▶ Assignment
Write out the data below exactly, beginning with the first line and ending once the line that has "模式已基本建立。且二○二七年共军建军百年的目标是练内" is written.
START Supplied records
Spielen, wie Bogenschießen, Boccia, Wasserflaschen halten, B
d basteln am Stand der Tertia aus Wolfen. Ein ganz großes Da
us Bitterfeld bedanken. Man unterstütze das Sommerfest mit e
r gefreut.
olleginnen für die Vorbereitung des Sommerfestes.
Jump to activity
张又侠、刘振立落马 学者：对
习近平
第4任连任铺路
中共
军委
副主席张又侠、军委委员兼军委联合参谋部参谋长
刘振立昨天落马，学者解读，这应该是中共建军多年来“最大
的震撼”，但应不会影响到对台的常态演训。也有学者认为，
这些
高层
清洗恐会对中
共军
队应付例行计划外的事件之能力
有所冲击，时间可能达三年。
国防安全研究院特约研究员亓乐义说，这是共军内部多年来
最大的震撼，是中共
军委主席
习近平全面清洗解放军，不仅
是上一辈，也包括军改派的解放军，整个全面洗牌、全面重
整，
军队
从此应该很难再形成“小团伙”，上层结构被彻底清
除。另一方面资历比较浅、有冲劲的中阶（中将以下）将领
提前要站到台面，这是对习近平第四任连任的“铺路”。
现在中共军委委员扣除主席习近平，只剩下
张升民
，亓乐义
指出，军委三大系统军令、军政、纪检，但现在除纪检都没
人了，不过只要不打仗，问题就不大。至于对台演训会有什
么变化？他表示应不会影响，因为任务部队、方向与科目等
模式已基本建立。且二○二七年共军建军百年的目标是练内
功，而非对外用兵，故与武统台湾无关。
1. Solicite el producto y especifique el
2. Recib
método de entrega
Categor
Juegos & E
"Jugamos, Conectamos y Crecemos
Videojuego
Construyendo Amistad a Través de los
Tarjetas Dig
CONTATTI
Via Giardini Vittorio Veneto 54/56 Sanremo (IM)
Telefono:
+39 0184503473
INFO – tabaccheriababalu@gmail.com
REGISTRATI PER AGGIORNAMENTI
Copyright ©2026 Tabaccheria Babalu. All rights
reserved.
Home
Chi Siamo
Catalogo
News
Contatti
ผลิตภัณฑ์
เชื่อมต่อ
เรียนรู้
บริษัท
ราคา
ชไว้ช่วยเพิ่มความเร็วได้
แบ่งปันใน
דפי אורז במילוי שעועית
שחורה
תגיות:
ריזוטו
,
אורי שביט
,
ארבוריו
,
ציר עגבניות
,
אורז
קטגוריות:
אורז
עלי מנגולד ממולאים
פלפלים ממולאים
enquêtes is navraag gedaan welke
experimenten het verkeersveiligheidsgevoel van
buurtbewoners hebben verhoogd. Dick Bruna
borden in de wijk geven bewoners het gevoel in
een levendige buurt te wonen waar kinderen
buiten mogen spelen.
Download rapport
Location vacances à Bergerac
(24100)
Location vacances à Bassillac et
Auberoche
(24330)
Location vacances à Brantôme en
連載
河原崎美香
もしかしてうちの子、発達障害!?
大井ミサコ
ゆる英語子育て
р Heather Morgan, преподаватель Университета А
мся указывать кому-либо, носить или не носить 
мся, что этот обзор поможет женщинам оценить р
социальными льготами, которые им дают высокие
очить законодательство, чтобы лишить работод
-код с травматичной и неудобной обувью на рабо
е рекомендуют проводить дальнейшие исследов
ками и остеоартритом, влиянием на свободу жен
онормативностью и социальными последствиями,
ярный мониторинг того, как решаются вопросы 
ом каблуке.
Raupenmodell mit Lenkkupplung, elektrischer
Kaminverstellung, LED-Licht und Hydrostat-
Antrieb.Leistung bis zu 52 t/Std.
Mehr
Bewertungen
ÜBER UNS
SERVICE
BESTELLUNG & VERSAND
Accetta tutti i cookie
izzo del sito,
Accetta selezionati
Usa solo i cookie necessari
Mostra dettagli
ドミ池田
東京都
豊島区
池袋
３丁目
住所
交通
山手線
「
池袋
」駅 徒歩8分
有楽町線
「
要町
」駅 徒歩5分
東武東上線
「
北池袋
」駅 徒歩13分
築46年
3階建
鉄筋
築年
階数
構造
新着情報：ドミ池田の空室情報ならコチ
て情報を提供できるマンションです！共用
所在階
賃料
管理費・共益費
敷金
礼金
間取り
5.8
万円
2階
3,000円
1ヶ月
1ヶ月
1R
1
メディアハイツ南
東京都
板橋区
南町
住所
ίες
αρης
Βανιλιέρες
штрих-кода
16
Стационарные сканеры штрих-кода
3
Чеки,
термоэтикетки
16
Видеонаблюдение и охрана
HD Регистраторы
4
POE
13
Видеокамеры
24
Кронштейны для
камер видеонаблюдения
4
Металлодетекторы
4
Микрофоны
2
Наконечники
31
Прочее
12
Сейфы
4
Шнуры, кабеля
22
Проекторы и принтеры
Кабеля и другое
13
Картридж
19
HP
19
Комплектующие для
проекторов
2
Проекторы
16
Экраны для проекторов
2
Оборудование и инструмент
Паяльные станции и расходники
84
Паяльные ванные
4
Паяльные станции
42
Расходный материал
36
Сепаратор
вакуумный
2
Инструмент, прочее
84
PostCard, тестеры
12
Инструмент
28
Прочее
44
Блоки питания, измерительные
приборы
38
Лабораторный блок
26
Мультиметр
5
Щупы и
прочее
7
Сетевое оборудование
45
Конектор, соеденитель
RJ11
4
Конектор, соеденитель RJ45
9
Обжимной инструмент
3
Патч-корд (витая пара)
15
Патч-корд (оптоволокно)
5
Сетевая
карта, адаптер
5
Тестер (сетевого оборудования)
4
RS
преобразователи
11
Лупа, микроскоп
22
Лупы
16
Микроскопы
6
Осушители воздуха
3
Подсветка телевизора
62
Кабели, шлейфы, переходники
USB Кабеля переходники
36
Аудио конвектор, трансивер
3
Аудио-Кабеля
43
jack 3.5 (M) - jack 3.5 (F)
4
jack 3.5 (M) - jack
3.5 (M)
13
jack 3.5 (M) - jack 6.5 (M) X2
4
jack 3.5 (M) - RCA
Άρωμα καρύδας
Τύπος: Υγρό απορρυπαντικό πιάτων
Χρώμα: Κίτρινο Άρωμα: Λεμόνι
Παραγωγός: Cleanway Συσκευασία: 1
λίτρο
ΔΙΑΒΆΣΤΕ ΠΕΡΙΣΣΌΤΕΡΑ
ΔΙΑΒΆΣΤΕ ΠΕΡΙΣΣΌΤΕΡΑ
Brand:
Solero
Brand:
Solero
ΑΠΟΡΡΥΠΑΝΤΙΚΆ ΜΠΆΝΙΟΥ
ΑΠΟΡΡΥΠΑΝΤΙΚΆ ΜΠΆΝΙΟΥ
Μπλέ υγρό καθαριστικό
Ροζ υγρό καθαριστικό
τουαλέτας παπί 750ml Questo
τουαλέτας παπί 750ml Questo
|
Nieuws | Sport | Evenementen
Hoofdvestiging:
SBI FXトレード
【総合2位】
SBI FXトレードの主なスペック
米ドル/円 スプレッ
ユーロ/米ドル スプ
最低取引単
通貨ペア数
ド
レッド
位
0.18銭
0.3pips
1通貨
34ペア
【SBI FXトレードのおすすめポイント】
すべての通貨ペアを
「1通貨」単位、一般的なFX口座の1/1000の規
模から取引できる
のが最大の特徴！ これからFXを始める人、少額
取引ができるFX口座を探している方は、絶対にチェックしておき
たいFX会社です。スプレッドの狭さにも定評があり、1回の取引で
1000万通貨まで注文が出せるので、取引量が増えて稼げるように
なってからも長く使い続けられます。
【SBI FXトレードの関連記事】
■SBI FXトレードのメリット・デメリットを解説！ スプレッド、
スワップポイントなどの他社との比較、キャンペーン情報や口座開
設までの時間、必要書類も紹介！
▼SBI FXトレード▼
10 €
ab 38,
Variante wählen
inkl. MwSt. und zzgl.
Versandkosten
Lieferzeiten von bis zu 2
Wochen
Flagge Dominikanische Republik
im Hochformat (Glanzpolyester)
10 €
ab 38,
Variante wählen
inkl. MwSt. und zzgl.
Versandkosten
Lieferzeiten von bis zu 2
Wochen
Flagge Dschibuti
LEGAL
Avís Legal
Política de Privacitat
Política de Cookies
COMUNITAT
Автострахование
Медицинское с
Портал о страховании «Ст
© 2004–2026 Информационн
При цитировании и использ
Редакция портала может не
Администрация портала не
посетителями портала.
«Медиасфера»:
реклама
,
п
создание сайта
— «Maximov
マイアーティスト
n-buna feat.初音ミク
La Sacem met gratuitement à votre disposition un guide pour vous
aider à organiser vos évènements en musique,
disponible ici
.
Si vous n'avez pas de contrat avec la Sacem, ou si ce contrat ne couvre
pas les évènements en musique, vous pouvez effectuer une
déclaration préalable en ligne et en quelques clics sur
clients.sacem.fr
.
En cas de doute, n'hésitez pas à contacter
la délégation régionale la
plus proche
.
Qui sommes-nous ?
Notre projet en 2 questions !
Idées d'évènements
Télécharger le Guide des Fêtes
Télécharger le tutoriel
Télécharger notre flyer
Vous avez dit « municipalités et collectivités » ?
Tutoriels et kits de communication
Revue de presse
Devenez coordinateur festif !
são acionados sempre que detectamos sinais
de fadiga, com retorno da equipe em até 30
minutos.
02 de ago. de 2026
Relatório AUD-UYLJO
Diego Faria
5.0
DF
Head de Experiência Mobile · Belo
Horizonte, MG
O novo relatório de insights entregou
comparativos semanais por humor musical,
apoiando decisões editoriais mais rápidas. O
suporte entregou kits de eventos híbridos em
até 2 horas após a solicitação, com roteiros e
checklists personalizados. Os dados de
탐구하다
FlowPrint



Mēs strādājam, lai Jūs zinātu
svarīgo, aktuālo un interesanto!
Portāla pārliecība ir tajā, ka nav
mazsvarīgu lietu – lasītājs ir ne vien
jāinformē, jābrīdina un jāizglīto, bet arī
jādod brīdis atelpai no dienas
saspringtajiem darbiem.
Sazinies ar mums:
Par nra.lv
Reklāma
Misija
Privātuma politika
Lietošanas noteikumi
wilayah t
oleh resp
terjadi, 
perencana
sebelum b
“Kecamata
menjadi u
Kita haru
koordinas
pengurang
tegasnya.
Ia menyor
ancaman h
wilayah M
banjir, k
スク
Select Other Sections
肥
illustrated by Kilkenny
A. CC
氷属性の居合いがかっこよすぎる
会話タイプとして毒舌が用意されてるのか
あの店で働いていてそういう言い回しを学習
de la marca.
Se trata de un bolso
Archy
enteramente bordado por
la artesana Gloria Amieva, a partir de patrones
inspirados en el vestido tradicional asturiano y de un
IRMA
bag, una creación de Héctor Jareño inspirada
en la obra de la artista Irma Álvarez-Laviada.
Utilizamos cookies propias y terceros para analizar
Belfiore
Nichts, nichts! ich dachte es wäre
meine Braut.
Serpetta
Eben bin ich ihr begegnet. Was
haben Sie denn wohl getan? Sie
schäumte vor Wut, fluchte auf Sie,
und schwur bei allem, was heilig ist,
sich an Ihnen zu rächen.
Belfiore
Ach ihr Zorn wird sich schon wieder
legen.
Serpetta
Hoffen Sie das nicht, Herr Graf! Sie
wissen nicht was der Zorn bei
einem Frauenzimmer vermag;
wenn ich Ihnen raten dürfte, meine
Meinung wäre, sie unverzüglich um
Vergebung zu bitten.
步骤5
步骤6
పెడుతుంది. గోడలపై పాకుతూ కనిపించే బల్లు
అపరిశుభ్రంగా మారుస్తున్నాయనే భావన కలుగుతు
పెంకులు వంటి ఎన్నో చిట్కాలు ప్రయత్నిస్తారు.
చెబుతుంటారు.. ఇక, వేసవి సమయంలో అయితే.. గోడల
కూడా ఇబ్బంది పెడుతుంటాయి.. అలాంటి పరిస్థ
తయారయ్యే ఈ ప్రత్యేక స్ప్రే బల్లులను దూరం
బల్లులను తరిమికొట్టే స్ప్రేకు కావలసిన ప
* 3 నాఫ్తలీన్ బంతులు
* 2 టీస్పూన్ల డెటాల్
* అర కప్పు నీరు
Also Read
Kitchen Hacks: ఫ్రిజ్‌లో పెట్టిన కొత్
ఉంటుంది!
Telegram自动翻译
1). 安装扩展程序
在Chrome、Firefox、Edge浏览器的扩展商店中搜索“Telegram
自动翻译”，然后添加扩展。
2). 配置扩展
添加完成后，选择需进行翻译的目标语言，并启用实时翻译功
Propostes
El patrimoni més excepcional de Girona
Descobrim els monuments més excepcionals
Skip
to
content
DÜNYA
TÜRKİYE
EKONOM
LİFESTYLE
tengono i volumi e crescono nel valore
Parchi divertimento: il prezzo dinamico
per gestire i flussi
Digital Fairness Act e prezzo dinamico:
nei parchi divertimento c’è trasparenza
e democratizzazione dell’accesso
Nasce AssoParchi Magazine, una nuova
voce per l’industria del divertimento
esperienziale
END Supplied records
▶ Exercise result
Spielen, wie Bogenschießen, Boccia, Wasserflaschen halten, B
d basteln am Stand der Tertia aus Wolfen. Ein ganz großes Da
us Bitterfeld bedanken. Man unterstütze das Sommerfest mit e
r gefreut.
olleginnen für die Vorbereitung des Sommerfestes.
Jump to activity
张又侠、刘振立落马 学者：对
习近平
第4任连任铺路
中共
军委
副主席张又侠、军委委员兼军委联合参谋部参谋长
刘振立昨天落马，学者解读，这应该是中共建军多年来“最大
的震撼”，但应不会影响到对台的常态演训。也有学者认为，
这些
高层
清洗恐会对中
共军
队应付例行计划外的事件之能力
有所冲击，时间可能达三年。
国防安全研究院特约研究员亓乐义说，这是共军内部多年来
最大的震撼，是中共
军委主席
习近平全面清洗解放军，不仅
是上一辈，也包括军改派的解放军，整个全面洗牌、全面重
整，
军队
从此应该很难再形成“小团伙”，上层结构被彻底清
除。另一方面资历比较浅、有冲劲的中阶（中将以下）将领
提前要站到台面，这是对习近平第四任连任的“铺路”。
现在中共军委委员扣除主席习近平，只剩下
张升民
，亓乐义
指出，军委三大系统军令、军政、纪检，但现在除纪检都没
人了，不过只要不打仗，问题就不大。至于对台演训会有什
么变化？他表示应不会影响，因为任务部队、方向与科目等
模式已基本建立。且二○二七年共军建军百年的目标是练内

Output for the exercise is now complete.